I realized how important it is to keep the conversation going. It’s not just a one time discussion. It’s easy to think we’ve “solved the problems of the past, and that we should all just move on,” but humans are always growing and learning and reverting back to all ways. Humanity is a work in progress. None of us–no society– has “arrived” at perfect human greatness. We still exploit. We still screw up. Right now I’m at the edge of my seat as discussions of potential changes in education–particularly special education–are happening. Will J be guaranteed the same opportunities guaranteed to him next year as he does today? Will he be guaranteed the health care and services he needs? I never want this discussion to end. I want people to keep talking about it because if we stop talking about disability rights we might forget about disability rights. If we stop talking about minority rights, immigrant rights, access to health care rights, we forget about these rights. Do current narratives include everyone? Does everyone have an equal chance to talk in the story? Is there anyone who is left out or whose voice can’t be heard? Is it my son’s voice? Is it my parent’s voice? Is it my neighbour’s voice? Is it a stranger’s voice?

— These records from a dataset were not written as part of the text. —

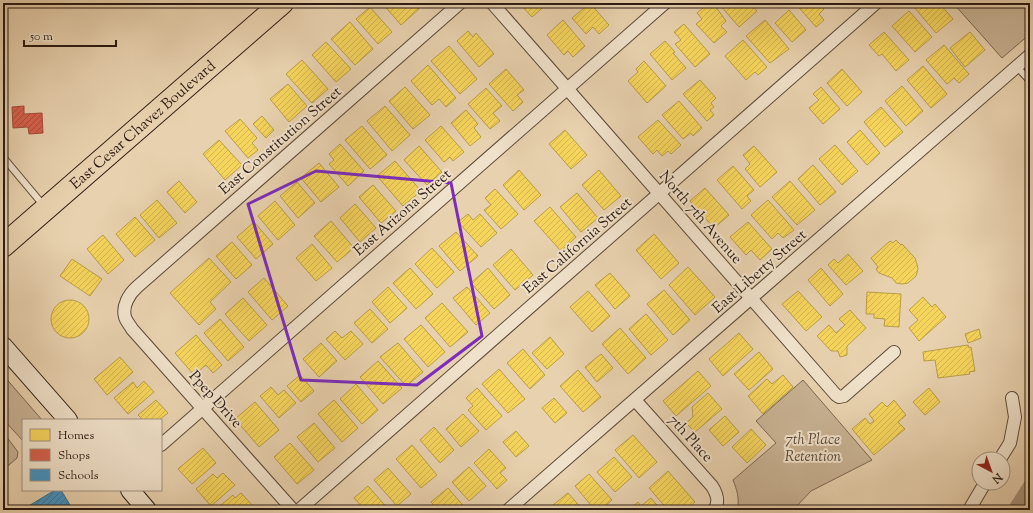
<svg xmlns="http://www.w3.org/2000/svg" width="1033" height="513" font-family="'Sorts Mill Goudy',serif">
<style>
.green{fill:#c8b293;stroke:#7a6652}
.homes{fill:url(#homes-hatch);stroke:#b99d46}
.shops{fill:url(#shops-hatch);stroke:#a34b3b}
.schools{fill:url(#schools-hatch);stroke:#3c6f8e}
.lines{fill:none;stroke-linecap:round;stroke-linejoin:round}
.canal{stroke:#a89379;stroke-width:13}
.lane-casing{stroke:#5a4839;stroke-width:8}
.street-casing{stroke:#5a4839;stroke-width:14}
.secondary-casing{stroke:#2b1a12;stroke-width:20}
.highway-casing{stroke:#2b1a12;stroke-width:24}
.lane{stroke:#f0e1ca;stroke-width:6}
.street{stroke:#f0e1ca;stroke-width:12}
.secondary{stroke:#f0e1ca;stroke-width:18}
.highway{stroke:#e8d1ae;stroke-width:22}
.marked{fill:none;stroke:#7b2cbf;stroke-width:3;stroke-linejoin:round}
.labels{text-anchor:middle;stroke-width:4;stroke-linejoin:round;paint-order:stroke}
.street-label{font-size:15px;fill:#2b1a12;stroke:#f0e1ca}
.park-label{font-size:15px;font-style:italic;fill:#5a4839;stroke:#f0e1ca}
</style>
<defs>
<pattern id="homes-hatch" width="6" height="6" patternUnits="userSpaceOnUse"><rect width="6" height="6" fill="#f6d55c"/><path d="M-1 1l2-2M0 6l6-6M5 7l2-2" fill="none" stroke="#d3b64f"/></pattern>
<pattern id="shops-hatch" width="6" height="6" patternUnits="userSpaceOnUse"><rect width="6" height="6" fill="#d6604d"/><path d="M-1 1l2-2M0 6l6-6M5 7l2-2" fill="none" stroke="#ae4e3f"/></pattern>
<pattern id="schools-hatch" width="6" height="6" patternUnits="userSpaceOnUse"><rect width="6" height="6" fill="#4393c3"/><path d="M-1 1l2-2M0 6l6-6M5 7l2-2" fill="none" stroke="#38779d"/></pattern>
</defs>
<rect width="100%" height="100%" fill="#e8d1ae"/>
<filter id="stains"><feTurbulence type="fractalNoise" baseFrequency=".005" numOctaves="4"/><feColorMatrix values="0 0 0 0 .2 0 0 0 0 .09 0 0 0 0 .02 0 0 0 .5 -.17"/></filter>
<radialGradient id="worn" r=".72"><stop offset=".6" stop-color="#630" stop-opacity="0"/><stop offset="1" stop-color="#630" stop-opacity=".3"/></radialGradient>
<path class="green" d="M953 3H1030V34L1002 58Z
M3 375 42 420H23V441L3 419Z
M803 380 872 460 811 491 793 510H737C740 499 737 490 733 480L776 443 756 421Z
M3 432 18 452 17 458 3 470Z"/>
<path class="homes" d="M382 3H413L419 9 401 25Z
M519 3H548L532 17Z
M590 3 609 25 599 34 593 27 586 34 572 18Z
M709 3H713L726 21 721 26 727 32 714 43 696 24 702 19 697 13Z
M722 3H750L757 11 739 27 720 5Z
M795 3H826L822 6 824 9 819 14 824 20 816 27Z
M918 3H939L953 19 936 33 914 7Z
M370 7 392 32 378 44 356 19Z
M789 10 806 30 792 42 775 23Z
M909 11 932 37 915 52 892 26Z
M563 20 585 46 573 57 568 51 564 55 547 35Z
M765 20 789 49 770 63 746 36Z
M350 22 373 49 355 65 331 39Z
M684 24 710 54 695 67 675 44 681 40 674 32Z
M468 31 473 37 476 33 494 54 479 67 457 41Z
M884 32 909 60 896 71 882 54 879 56 869 45Z
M970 32 985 50 965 67 950 48Z
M743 40 767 67 758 75 755 72 746 80 725 56Z
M665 41 675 52 673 53 686 68 672 80 650 54Z
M326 42 351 69 336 82 312 55Z
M944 45 969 74 959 83 954 78 947 84 926 60Z
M449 46 477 79 460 94 431 61Z
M302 60 328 89 312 103 286 74Z
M644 61 666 86 647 103 628 81 638 72 636 69Z
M428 65 456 98 446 107 439 99 432 105 411 81Z
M923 66 947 94 931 108 907 80Z
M506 69 524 90 517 95 523 102 513 111 489 84Z
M842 69 862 92 847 106 827 83Z
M700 80 716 98 711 103 714 107 710 110 714 115 707 121 683 94Z
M288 84 307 106 289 122 270 99Z
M902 86 923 111 906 126 885 101Z
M405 87 430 115 413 129 389 101Z
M821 87 840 109 823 124 809 108 819 100 813 94Z
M486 88 502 106 493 113 500 121 490 129 468 104Z
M679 101 702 128 693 136 691 133 683 139 662 115Z
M385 106 410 135 392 151 367 121Z
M881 107 903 132 885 147 864 122Z
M466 110 478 124 474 128 481 137 470 146 451 123Z
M262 116 274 130 266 138 253 124Z
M240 119 257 138 252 143 258 150 248 158 225 131Z
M658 120 681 145 671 154 668 151 662 156 657 150 653 154 638 137Z
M362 126 387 155 370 169 345 140Z
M441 126 464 152 453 161 450 157 444 162 425 140Z
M565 130 587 155 571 169 549 144Z
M860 130 880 153 867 165 847 142Z
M219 140 242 165 225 180 203 154Z
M340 144 364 171 348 186 329 164 334 160 329 154Z
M835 145 858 171 842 185 819 159Z
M419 146 442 172 427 185 404 160Z
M754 146 777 172 760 187 745 169 750 164 743 155Z
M395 161 421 191 403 206 377 176Z
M319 163 339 187 321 202 301 178Z
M813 165 836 192 820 205 798 179Z
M733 166 754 190 747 196 751 201 742 209 717 180Z
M519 170 541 195 524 210 503 185Z
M599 170 621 196 604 210 582 185Z
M179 181 197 202 185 213 167 192Z
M790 181 815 210 797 225 772 197Z
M297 182 315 203 298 218 280 196Z
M373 185 396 211 381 223 359 197Z
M705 188 729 215 714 228 690 201Z
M495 189 518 214 501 229 484 210 491 205 485 198Z
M577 193 598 218 581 232 560 207Z
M157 200 177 223 159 238 140 215Z
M768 200 794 230 783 238 778 233 772 239 751 215Z
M275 201 295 225 278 240 258 216Z
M355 204 376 228 360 242 340 218Z
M550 207 576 237 561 251 534 221Z
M468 214 473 220 480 214 497 233 481 247 458 222Z
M135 217 155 240 135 257 116 234Z
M331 221 354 248 337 262 314 236Z
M254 222 273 244 256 259 237 237Z
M748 222 772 249 760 260 751 250 746 255 730 237Z
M456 232 478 256 460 271 439 246Z
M654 234 679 263 661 279 636 250Z
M103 235 124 260 108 274 87 249Z
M896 240 901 245 902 244 915 258 917 264 918 269 916 276 908 283 902 284 896 283 892 278 879 273 876 269 878 267 871 258 890 241 893 243Z
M232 242 252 265 236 279 216 256Z
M312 244 332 268 316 281 296 258Z
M432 248 454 272 437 288 415 264Z
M511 249 533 275 515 290 493 265Z
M848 254 863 271 846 285 828 265 834 259 838 263Z
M209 258 231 282 210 302 216 309 199 325 170 293Z
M72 259 102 279 90 296 60 276Z
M688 267 715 297 695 315 669 285Z
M410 268 433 294 416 309 393 283Z
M488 268 510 295 494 309 471 283Z
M821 268 843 294 830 306 808 280Z
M610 273 630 296 615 309 595 285Z
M264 278 288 306 272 320 248 292Z
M388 287 407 308 390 323 372 302Z
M467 287 490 313 476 325 453 298Z
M664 290 690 320 673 335 647 304Z
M588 291 610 316 592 332 570 307Z
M798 291 822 317 806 331 782 304Z
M867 292 901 294 899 327 884 326 885 319 874 318V314H866Z
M923 297 932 307 935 304 946 317 919 341 909 328 918 320 909 310Z
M243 298 267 325 249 341 225 314Z
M51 319a19 19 0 1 1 38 0a19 19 0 1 1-38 0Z
M442 303 468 332 450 347 425 318Z
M370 309 388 329 372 343 354 323Z
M850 310 866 328 847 346V355L840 357 838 351H831L817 336 829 325 836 333 845 325 839 319Z
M646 314 668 340 651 355 629 329Z
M220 319 244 347 228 361 204 333Z
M421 325 445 352 428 367 404 339Z
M620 328 646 358 628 374 602 344Z
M979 329 981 338 968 343 965 334Z
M335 331 342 338 351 331 363 344 345 360 326 339Z
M739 333 753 349 723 376 709 359Z
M196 335 222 365 213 373 206 365 194 375 175 353Z
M550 337 564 354 547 369 532 353Z
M321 343 337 361 319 377 303 359Z
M398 343 423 372 406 386 380 357Z
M968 345 969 348 971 347 975 371 969 372 970 374 938 378 935 360 924 361 923 352Z
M523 349 545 375 530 389 507 363Z
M759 352 773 369 749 390 734 374Z
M601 354 613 368 597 382 585 367Z
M120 357 133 372 107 395 94 379Z
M378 361 402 388 383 404 360 377Z
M499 369 525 399 508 413 482 384Z
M578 370 601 397 583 412 560 386Z
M698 371 711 386 676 416 663 401Z
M300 375 314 391 301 402 287 386Z
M783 375 793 387 763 414 748 396 767 379 772 384Z
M144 381 154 392 128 414 114 398 133 382 137 388Z
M356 384 378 410 362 424 340 399Z
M271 387 278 395 284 390 296 403 279 418 260 396Z
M477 388 502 416 486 430 468 410 473 406 466 398Z
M929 388 940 402 925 415 913 402Z
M708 393 722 409 695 432 686 423 693 417 692 407Z
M554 398 567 413 555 423 542 408Z
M156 400 168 413 159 420H143L138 415Z
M334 400 358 428 342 442 318 414Z
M894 400 906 415 898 422 905 429 874 455 852 429 865 418 870 424 874 421 869 414 882 402 887 407Z
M255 402 279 430 259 447 235 419Z
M463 414 479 431 461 447 446 429Z
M725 416 739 432 723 446 709 430Z
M314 423 335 448 318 462 297 437Z
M434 427 454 450 440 463 420 440Z
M751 429 766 445 747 463 732 447Z
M516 431 529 446 516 457 503 442Z
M633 435 657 462 639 478 615 450Z
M290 443 314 470 297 484 274 457Z
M412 445 437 475 421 488 396 459Z
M203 448 216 463 192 484 178 469Z
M489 449 506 468 500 473 507 480 497 489 474 463Z
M614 457 632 477 615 492 597 472Z
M469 467 486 486 469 501 452 482Z
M388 468 411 494 397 506 374 480Z
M668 471 695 502 686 510H668L649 488Z
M223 473 235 485 211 506 196 489 213 474 217 478Z
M589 474 612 500 601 510H595L575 486Z
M368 486 389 510H365L354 498Z
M448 488 467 510H438L431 502Z
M241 493 254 507 250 510H215L233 495 235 498Z
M568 493 583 510H557L553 505Z
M651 498 661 510H631L630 509 638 502 641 506Z
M347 505 351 510H342Z
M425 506 428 510H420Z"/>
<path class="shops" d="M24 106V114L42 113 43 133 29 134 28 127 13 128 12 107Z"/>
<path class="schools" d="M55 490H61L73 510H22Z"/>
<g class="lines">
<path class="canal" d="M1014 510 1030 485"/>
<defs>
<path id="lane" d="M1017 67 1030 81
M3 157 44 206"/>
<path id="street" d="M492 3 836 395 839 397 844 396 894 352
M635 400 712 486C717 494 720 502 714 510
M161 445 665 3
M1000 459 1010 443 1015 417 1012 398
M293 510 132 329C130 325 126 321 125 317 122 306 129 294 137 287L460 3
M299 510 876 3
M508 510 1030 55
M969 510 985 483"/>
<path id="secondary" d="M3 346 68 420
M130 490 147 510"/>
<g id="highway">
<path id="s1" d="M3 246 282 3"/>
</g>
</defs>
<use href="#lane" class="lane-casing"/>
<use href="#street" class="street-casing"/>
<use href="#secondary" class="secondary-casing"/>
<use href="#highway" class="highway-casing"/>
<use href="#lane" class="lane"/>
<use href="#street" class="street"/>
<use href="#secondary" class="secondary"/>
<use href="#highway" class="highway"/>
</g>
<path class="marked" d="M316 171 451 183 482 336 417 385 301 380 248 204Z"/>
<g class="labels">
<g class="street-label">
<text dy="5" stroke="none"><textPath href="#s1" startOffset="185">East Cesar Chavez Boulevard</textPath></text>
<text transform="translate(280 140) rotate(-41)" y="5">East Constitution Street</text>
<text transform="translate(402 212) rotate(-41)" y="5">East Arizona Street</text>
<text transform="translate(701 217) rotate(49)" y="5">North 7th Avenue</text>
<text transform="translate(577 245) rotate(-41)" y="5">East California Street</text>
<text transform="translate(759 271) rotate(-41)" y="5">East Liberty Street</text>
<text transform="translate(216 399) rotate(48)" y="5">Ppep Drive</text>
<text transform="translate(691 438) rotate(48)" y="5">7th Place</text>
</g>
<g class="park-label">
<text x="813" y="444">7th Place<tspan x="813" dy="17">Retention</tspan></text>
</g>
</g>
<rect width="1033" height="513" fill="none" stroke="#e8d1ae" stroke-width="16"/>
<rect x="4" y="4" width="1025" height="505" fill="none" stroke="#2b1a12" stroke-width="2"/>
<rect x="8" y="8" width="1017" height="497" fill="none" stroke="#2b1a12"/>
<rect x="22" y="419" width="140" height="72" fill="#f0e1ca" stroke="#a19180"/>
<rect x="30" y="429" width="20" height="12" fill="#f6d55c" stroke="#a19180"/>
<text x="58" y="439" font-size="12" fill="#2b1a12">Homes</text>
<rect x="30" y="449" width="20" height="12" fill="#d6604d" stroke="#a19180"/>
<text x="58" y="459" font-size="12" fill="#2b1a12">Shops</text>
<rect x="30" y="469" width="20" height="12" fill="#4393c3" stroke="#a19180"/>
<text x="58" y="479" font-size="12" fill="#2b1a12">Schools</text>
<g transform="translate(991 471) rotate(139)"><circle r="19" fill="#f0e1ca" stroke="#a19180"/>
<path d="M0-3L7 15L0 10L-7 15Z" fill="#8f2418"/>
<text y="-6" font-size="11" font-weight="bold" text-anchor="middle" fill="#2b1a12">N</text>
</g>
<path d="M24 40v6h92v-6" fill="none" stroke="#2b1a12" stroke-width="2"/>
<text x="30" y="40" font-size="12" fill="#2b1a12" stroke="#f0e1ca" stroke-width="3" paint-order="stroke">50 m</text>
<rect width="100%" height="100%" filter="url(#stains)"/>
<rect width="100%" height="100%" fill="url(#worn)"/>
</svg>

Thank you to the tribes who shared your children with us on Saturday and the spark for understanding you fueled. You taught me again what it means to be a Canadian, to live in the United States, to be a citizen of North America and what my roles need to be. As I think of Canada and the United State’s birthdays, patriotism, love of country and people, I now think of the pursuit to be a better people, not the celebration of being the best country. Substitute any democratic country’s name into Langston Hughes’s “Let America be America Again” and it could apply to every democracy on the planet. It’s a beautiful reminder of what love and inclusion is and what a country should aspire to.
So J, my young man, just as you start slowly discovering new things and make new connections in a world you already thought you knew, take heart, your mother and everyone else on this planet is continually trying to do the same thing. We’re doing it all at different rates and in different ways. Piecing together bits of knowledge, trying to make the picture on the puzzle box. Trying to become better.